Task description:
Rewrite the data from its start through the line containing "title OSM Components.", swapping "transcribe" for "copy out" and keeping everything else the same.
--- Start of Information shown ---
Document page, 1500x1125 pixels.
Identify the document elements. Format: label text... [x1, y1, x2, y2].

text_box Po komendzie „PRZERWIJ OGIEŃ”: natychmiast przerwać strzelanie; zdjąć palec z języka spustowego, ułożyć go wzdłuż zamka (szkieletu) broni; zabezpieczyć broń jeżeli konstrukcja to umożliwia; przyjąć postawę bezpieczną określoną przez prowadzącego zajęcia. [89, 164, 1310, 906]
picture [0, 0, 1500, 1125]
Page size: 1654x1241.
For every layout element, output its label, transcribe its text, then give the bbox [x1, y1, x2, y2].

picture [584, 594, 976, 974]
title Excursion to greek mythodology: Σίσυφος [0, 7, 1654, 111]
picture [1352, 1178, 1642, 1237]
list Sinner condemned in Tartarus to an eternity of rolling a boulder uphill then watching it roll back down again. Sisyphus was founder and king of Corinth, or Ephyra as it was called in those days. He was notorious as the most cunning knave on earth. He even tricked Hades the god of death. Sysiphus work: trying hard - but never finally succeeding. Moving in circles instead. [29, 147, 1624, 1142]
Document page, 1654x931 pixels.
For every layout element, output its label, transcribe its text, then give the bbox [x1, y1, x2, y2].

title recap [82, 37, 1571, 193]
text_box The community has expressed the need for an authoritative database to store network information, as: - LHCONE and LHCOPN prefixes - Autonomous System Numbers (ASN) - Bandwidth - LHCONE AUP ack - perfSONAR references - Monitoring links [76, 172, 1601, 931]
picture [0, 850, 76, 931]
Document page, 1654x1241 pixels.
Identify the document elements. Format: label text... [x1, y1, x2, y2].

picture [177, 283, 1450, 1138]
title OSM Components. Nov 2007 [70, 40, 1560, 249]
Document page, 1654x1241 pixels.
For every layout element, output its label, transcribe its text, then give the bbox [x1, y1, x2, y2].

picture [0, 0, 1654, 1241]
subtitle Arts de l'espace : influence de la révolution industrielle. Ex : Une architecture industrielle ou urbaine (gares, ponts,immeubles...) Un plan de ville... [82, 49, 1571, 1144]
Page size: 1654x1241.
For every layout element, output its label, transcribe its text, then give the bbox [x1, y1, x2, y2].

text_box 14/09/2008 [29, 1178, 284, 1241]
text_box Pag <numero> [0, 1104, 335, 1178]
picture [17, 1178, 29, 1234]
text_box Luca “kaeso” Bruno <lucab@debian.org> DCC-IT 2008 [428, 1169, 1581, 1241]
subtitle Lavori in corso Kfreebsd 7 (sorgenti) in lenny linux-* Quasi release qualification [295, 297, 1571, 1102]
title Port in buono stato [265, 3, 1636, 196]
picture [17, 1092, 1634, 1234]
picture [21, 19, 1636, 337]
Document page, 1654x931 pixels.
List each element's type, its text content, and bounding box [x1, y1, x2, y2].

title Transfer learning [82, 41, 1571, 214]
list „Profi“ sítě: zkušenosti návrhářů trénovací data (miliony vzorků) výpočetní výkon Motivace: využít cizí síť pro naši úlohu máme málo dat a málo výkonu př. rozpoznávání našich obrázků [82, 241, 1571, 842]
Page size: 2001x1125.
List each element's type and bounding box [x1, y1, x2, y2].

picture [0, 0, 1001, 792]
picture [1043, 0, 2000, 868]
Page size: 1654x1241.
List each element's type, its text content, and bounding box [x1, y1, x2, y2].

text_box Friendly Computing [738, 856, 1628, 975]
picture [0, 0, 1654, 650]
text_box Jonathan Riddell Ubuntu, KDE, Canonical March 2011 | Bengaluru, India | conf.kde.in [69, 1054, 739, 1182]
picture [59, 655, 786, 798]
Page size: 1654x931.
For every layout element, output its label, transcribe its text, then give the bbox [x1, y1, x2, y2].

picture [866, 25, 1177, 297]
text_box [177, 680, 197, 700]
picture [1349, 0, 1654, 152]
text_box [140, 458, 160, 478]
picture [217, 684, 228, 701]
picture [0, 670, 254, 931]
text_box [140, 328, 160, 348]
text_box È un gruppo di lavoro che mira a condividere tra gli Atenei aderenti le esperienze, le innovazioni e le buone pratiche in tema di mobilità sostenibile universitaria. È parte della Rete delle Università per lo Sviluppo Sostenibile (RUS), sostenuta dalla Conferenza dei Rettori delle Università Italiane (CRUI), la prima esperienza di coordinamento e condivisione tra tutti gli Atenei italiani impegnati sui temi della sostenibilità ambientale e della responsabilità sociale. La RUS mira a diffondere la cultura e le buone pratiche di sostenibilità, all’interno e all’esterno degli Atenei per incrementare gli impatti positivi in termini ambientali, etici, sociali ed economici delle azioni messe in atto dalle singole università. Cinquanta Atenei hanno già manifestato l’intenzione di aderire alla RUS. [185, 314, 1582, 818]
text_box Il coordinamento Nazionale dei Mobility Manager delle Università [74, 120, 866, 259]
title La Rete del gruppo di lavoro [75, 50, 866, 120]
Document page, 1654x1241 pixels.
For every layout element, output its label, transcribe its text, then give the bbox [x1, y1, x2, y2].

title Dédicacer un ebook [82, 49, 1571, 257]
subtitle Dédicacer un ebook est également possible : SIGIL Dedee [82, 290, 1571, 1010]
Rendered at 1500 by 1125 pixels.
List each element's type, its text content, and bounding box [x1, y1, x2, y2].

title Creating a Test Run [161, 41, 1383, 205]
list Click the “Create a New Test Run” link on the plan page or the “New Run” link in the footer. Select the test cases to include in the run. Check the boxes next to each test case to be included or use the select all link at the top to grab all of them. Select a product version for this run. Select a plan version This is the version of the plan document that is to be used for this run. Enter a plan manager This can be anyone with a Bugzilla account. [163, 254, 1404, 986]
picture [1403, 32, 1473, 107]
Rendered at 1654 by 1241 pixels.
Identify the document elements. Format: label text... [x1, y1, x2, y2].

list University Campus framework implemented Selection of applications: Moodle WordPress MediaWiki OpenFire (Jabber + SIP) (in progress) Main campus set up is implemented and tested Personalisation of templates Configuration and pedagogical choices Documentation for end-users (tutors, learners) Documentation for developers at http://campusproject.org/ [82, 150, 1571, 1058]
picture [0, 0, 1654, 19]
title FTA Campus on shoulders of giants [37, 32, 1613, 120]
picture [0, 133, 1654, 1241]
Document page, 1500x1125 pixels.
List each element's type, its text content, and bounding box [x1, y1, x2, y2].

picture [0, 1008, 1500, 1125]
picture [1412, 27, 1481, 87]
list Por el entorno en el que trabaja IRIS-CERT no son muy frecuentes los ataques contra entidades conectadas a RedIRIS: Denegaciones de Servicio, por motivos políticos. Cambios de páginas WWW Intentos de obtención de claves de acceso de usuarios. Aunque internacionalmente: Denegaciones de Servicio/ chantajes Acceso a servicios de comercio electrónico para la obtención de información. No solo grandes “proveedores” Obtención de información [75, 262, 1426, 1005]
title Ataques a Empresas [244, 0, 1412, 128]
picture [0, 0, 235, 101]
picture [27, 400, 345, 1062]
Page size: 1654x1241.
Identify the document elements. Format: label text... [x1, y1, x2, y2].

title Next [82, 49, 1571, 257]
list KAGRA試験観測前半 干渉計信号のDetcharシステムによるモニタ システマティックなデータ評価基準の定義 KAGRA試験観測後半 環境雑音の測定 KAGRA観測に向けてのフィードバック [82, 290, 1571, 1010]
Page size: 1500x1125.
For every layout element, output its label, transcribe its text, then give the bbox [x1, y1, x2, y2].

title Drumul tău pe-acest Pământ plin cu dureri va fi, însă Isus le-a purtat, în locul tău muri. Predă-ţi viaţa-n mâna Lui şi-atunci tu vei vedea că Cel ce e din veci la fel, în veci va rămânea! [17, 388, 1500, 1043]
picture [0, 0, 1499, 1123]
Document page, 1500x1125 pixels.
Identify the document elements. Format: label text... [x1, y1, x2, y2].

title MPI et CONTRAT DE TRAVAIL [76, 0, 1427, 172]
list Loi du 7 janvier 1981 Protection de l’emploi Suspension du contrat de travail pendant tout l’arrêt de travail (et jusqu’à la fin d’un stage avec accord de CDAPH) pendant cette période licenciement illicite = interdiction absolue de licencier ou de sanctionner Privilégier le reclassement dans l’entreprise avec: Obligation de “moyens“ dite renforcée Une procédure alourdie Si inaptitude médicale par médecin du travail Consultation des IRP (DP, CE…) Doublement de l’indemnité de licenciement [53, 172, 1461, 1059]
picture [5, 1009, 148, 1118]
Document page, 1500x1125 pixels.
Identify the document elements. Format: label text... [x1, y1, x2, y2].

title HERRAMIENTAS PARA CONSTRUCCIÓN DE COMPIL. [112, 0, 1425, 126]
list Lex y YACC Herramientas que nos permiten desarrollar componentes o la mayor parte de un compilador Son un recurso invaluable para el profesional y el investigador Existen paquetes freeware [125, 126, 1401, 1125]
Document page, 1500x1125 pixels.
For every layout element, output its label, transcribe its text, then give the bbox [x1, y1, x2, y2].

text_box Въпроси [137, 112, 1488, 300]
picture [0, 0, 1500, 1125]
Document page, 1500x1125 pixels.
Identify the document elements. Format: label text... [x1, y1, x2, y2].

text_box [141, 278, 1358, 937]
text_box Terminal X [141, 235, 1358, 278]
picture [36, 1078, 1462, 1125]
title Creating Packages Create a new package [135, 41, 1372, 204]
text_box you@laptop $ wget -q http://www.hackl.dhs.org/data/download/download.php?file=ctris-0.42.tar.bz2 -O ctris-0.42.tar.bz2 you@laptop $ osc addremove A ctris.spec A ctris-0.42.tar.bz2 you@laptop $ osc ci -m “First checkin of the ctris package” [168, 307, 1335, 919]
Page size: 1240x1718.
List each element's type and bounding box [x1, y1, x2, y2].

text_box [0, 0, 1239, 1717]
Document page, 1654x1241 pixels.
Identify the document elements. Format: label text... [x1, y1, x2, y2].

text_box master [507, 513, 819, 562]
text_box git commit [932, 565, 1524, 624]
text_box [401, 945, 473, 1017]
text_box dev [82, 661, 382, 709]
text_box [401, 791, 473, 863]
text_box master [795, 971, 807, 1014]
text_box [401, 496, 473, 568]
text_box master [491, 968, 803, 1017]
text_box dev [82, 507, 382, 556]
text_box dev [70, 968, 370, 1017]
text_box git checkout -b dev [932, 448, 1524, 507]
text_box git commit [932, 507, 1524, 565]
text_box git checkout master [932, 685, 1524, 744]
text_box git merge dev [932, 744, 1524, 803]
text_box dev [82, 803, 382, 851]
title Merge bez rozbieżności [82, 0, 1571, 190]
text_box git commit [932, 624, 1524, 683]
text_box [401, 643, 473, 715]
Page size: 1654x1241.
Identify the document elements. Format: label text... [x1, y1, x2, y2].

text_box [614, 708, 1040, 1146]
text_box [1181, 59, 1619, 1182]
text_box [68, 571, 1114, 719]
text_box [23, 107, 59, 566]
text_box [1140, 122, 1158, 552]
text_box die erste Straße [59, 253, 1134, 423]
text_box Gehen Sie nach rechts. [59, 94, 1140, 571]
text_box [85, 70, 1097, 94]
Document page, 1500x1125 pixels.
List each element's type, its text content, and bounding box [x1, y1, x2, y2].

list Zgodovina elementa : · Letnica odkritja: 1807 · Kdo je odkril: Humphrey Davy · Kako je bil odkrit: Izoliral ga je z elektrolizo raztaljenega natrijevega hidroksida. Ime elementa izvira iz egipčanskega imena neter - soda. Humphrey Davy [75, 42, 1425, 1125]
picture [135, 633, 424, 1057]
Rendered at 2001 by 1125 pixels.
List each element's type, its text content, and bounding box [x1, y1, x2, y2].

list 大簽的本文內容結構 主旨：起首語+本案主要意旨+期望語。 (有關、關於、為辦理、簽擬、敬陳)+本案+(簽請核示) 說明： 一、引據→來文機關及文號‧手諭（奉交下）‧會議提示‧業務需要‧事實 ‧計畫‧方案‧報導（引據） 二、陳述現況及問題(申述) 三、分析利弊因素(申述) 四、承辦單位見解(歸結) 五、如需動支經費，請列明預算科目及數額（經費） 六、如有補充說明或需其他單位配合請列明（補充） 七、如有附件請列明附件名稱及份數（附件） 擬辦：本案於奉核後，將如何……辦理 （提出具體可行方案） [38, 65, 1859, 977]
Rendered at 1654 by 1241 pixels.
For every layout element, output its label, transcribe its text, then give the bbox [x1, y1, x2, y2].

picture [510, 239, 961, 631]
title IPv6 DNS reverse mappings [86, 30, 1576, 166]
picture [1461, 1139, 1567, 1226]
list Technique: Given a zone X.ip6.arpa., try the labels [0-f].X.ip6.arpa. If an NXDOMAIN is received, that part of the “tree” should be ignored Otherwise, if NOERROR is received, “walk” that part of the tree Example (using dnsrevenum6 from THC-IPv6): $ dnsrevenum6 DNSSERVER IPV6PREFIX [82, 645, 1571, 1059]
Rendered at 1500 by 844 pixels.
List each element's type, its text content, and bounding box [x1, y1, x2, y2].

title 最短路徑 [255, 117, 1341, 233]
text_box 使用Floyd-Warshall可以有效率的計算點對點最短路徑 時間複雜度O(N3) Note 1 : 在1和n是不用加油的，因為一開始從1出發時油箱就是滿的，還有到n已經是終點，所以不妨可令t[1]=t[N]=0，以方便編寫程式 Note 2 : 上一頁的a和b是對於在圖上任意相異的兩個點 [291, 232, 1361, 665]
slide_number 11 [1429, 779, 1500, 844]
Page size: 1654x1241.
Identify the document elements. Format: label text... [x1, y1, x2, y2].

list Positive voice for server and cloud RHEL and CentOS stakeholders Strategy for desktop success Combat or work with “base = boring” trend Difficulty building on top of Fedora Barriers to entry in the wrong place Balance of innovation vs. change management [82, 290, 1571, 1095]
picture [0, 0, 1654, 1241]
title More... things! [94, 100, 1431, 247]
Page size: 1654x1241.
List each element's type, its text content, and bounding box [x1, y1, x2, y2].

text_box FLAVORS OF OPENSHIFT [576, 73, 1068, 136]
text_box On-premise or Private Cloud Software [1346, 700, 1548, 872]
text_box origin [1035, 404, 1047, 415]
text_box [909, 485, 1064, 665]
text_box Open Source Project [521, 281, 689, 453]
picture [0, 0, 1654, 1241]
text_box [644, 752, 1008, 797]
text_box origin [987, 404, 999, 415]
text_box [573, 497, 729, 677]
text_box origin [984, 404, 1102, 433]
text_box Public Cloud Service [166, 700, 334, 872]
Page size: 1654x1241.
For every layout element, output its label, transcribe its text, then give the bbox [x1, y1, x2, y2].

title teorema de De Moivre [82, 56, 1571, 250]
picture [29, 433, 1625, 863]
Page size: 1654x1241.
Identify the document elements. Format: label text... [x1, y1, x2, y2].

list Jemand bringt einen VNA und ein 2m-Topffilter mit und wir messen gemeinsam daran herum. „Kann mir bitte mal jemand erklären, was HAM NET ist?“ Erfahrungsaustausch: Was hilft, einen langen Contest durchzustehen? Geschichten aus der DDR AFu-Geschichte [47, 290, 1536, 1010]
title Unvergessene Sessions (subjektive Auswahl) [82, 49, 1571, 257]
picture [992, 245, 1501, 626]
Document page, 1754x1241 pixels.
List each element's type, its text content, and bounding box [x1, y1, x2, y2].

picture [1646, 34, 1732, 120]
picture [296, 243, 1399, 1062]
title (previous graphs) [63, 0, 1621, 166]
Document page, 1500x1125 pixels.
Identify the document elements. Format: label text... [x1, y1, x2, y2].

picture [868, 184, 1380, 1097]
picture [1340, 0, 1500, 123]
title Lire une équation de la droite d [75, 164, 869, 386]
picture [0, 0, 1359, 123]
--- End of Information shown ---
Task solution:
Document page, 1500x1125 pixels.
Identify the document elements. Format: label text... [x1, y1, x2, y2].

text_box Po komendzie „PRZERWIJ OGIEŃ”: natychmiast przerwać strzelanie; zdjąć palec z języka spustowego, ułożyć go wzdłuż zamka (szkieletu) broni; zabezpieczyć broń jeżeli konstrukcja to umożliwia; przyjąć postawę bezpieczną określoną przez prowadzącego zajęcia. [89, 164, 1310, 906]
picture [0, 0, 1500, 1125]
Page size: 1654x1241.
For every layout element, output its label, copy out its text, then give the bbox [x1, y1, x2, y2].

picture [584, 594, 976, 974]
title Excursion to greek mythodology: Σίσυφος [0, 7, 1654, 111]
picture [1352, 1178, 1642, 1237]
list Sinner condemned in Tartarus to an eternity of rolling a boulder uphill then watching it roll back down again. Sisyphus was founder and king of Corinth, or Ephyra as it was called in those days. He was notorious as the most cunning knave on earth. He even tricked Hades the god of death. Sysiphus work: trying hard - but never finally succeeding. Moving in circles instead. [29, 147, 1624, 1142]
Document page, 1654x931 pixels.
For every layout element, output its label, copy out its text, then give the bbox [x1, y1, x2, y2].

title recap [82, 37, 1571, 193]
text_box The community has expressed the need for an authoritative database to store network information, as: - LHCONE and LHCOPN prefixes - Autonomous System Numbers (ASN) - Bandwidth - LHCONE AUP ack - perfSONAR references - Monitoring links [76, 172, 1601, 931]
picture [0, 850, 76, 931]
Document page, 1654x1241 pixels.
Identify the document elements. Format: label text... [x1, y1, x2, y2].

picture [177, 283, 1450, 1138]
title OSM Components. Nov 2007 [70, 40, 1560, 249]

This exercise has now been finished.